6th Circuit: Plan Administrators are NOT Necessarily Required to Obtain Vocational Evidence or an IME Before Making their LTD Determinations


In Judge v. Metropolitan Life Insurance Company [PDF], 710 F.3d 651 (6th Cir. 2013), the Sixth Circuit rejected plaintiff’s proposed bright-line rule requiring plan administrators to obtain vocational evidence and an IME before making their determination.  However, those steps may be required depending on the particular facts of a claim.

FACTS: Claimant Thomas Judge, a baggage handler and ramp agent for Delta Airlines, applied for benefits following heart surgery.  He submitted a series of post-surgery assessments prepared by his treating physicians.  An April 2010 assessment restricted lifting to no more than 15 pounds.  A July 2010 report indicated he could lift up to 50 pounds and could participate in mild to moderate aerobic activity. October and December 2010 reports indicated that he could work eight hours per day, but limited him to two hours sitting and no standing or walking.

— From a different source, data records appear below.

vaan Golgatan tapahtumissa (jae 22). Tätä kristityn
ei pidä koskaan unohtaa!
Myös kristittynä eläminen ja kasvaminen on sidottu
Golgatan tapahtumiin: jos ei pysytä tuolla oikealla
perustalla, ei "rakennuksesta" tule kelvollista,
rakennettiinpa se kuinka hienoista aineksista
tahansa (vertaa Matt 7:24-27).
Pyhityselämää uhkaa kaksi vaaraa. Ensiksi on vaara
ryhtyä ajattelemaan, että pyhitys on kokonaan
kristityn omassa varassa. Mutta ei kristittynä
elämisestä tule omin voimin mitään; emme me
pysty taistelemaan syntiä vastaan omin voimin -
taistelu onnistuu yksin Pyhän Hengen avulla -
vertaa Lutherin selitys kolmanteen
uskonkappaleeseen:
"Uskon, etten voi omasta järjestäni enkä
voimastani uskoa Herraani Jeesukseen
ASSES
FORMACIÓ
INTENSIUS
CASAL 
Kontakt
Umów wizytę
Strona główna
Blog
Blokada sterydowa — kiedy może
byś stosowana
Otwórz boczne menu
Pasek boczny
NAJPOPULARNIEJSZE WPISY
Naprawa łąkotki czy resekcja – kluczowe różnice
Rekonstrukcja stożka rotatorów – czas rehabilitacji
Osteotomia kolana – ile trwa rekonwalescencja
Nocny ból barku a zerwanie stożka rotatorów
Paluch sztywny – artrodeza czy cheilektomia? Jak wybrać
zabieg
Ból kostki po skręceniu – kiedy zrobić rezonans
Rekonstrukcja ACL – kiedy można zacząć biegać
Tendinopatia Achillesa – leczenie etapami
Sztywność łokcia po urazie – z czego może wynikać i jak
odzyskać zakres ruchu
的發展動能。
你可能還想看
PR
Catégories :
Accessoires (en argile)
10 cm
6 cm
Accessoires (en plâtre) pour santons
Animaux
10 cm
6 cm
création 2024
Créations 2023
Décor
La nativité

A MetLife nurse consultant reviewed the reports, and determined that Judge did not meet the definition of disability under the plan.  On appeal another nurse reviewed the records and concurred with the first nurse’s analysis.  Applying the arbitrary and capricious standard, the district court granted judgment in favor of MetLife.  Judge then appealed to the Sixth Circuit.


  • Was MetLife required to obtain vocational evidence before making its determination? NO.
  • Was MetLife required to send Judge for an IME before making its determination? NO.
  • Was MetLife required to use a doctor, rather than a nurse, to review Judge’s medical files?  NO.


1.     “[A] plan administrator is not required to obtain vocational evidence where the medical evidence contained in the record provides substantial support for a finding that the claimant is not totally and permanently disabled.  Applying this principle to the present case, we hold that MetLife was not required to obtain vocational evidence…” 710 F.3d at 662-3.

2.    In some cases, “[a] plan administrator’s decision to conduct a file-only review (rather than getting an IME) might raise questions about the benefits determination, particularly when the right to conduct a physical examination is specifically reserved in the plan.”  710 F.3d at 663.  In particular, a file-only review may be questionable when either “the file reviewer concludes that the claimant is not credible without having actually examined him or her” or “the plan administrator, without any reasoning, credits the file reviewer’s opinion over that of a treating physician.”  Id.  In this case, the file reviewers “made no credibility determinations about Judge and did not second-guess Judge’s treating physicians.”  Id.  For those reasons, the court held that “MetLife did not act arbitrarily or capriciously in conducting a file review.”  Id.

3.     In regard to the use of nurse for the file review, the court held: “Judge’s argument that MetLife acted arbitrarily and capriciously in referring his file to a nurse for review, rather than to a physician, is meritless.”  710 F.3d at 663.  

DISCLAIMER: Because of the generality of this update, the information provided herein may not be applicable in all situations and should not be acted upon without specific legal advice based on particular situations.